→ **Set of tasks**
**A)** In the RFID border-tracking text, on what date would wireless chips for vehicles become mandatory at designated border crossings?
**B)** Continue the RFID border-tracking text from after its last comment.

→ **Study text**
An anonymous reader writes "U.S. security officials say they will use RFID technology at border posts with Canada and Mexico to track foreigners driving in and out of the United States. A Department of Homeland Security spokesman said wireless chips for vehicles would become mandatory at designated border crossings in Canada and Mexico as of Aug. 4. At the same time, British officials are considering using RFID chips to identify the dead in the wake of a disaster." From the British article: "...following the bomb blasts on the London Underground, the process of identifying some bodies - particularly on the deep-lying Piccadilly Line - became very difficult, with some families upset by the amount of time it took to confirm a relative had died. VeriChip advocates argue it could help in these circumstances. "

12 of 451 comments (clear)

  1. What British officials? by srboneidle · · Score: 2, Informative

    The article does not say that British officials want to use them - it says that corporation that manufactures the chips thinks it would be good idea!

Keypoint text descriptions
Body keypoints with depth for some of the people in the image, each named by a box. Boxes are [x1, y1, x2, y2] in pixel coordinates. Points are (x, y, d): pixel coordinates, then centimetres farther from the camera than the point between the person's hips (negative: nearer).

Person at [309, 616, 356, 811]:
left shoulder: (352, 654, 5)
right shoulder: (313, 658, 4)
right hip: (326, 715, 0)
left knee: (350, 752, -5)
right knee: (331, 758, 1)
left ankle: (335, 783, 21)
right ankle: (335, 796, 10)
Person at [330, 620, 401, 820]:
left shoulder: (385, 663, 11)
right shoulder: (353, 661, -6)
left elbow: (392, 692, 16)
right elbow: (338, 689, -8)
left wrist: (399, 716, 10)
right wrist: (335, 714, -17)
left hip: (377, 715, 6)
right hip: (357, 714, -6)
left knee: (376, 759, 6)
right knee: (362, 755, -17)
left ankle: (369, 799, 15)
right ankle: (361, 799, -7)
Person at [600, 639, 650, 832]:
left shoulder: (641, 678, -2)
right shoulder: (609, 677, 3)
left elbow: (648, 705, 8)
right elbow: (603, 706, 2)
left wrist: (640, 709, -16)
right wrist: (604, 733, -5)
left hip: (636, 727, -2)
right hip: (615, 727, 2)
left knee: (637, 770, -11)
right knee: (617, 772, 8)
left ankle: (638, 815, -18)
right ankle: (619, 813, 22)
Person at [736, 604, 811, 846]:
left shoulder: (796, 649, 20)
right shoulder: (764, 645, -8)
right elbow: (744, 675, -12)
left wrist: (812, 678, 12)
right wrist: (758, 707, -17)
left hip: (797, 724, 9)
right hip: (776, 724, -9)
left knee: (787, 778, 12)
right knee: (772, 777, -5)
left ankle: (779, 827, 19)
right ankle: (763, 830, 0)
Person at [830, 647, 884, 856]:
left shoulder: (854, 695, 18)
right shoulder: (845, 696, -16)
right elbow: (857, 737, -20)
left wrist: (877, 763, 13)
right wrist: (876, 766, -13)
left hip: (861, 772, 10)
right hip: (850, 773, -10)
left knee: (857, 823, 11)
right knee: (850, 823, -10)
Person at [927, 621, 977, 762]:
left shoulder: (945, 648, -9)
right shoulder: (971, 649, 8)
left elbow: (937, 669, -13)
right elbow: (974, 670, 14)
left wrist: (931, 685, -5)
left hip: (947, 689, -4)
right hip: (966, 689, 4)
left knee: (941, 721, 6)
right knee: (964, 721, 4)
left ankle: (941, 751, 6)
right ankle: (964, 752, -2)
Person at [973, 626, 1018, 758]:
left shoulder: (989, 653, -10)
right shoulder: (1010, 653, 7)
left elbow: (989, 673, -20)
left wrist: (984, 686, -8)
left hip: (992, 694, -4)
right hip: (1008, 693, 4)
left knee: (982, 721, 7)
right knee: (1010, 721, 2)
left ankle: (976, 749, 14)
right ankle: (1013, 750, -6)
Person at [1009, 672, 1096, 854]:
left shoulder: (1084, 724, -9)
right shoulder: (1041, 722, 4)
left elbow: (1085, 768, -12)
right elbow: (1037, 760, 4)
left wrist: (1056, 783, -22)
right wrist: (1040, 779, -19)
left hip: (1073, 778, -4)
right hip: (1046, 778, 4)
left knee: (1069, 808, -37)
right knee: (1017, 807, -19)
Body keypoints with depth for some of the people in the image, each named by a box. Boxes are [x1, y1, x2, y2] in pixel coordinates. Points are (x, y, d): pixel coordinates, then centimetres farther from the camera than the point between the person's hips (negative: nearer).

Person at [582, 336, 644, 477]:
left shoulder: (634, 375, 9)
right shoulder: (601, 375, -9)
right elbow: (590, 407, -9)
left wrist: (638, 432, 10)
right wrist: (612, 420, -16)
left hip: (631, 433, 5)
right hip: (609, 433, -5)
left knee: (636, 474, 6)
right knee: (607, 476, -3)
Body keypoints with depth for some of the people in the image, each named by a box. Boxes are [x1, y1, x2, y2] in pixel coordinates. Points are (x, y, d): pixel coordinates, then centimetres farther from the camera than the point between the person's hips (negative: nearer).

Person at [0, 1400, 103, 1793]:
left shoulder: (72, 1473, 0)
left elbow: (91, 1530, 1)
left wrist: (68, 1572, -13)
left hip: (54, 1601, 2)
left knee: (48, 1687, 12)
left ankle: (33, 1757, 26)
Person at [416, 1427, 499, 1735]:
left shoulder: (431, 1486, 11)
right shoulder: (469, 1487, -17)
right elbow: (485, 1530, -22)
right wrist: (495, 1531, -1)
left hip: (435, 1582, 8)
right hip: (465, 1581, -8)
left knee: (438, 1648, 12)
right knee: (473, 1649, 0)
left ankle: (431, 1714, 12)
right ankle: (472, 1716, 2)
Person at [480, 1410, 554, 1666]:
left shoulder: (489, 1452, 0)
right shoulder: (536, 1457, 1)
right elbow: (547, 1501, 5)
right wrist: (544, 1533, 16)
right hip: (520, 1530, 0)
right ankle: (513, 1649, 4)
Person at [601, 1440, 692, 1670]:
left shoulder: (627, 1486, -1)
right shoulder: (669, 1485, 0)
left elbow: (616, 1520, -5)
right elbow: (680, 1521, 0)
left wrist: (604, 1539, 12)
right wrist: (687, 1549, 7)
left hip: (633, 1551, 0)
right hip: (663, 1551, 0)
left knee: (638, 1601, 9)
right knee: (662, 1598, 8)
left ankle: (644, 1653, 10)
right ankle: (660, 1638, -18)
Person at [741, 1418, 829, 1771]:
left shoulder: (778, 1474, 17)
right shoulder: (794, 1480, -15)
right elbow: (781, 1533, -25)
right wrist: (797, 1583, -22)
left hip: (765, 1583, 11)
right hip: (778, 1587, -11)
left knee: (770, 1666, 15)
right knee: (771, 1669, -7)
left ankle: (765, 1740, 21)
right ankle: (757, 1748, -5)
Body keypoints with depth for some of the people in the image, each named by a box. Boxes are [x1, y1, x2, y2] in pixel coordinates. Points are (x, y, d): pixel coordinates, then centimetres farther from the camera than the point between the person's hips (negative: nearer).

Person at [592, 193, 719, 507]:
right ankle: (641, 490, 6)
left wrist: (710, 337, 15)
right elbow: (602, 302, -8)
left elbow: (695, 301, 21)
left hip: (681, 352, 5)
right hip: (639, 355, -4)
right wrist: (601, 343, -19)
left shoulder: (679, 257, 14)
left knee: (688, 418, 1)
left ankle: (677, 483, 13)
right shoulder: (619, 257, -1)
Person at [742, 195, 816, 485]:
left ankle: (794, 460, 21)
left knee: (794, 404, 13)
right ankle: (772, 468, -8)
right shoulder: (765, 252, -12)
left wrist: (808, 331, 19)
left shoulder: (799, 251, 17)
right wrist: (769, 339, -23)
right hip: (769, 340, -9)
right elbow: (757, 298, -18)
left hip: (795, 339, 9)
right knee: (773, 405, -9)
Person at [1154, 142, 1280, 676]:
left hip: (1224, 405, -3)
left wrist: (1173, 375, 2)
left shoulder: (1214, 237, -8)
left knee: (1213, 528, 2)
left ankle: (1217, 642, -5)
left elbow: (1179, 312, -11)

→ **Results in order**
**A)** Aug. 4

**B)**
  2. Re:Marked for life? by 'nother+poster · · Score: 2, Informative

    If these are the same chips discussed a year or so ago, they get their power from the mag field of the reader.

  3. Re:Over the top? by Anonymous Coward · · Score: 2, Informative

    Yeah, 'cause we all know that no other Administration has been secretive.

  4. More FUD - here's the real deal... by pointbeing · · Score: 2, Informative

    I work for an agency under Department of Defense as (among other things) the RFID go-to guy for the agency.

    Passive RFID tags have a maximum range of about ten meters on their best day - to be able to read the things mostly error-free we're talking about ranges from one inch to one meter.

    Also, passive tags need to be read by a handheld reader or passed through an RFID portal to be read - at the current level of technology they can't be read by satellites, honest ;-)

    Active RFID tags have a range of 50 to 100 meters, but they're also battery-powered, huge and heavy. An active RFID tag is about 2"x3" and about ten inches long. Weighs about a pound and as I said, has a replaceable battery about the size of a AA cell. I don't think we could convince folks to wear them around their necks.

    I can see how placing a tag on a body can keep the body from being counted twice - I don't see the advantage to tagging automobiles, though. If you're gonna have to get within three feet of the vehicle to read the RFID tag it seems to me you oughtta just record the VIN instead ;-)

    --
    we see things not as as they are, but as we are.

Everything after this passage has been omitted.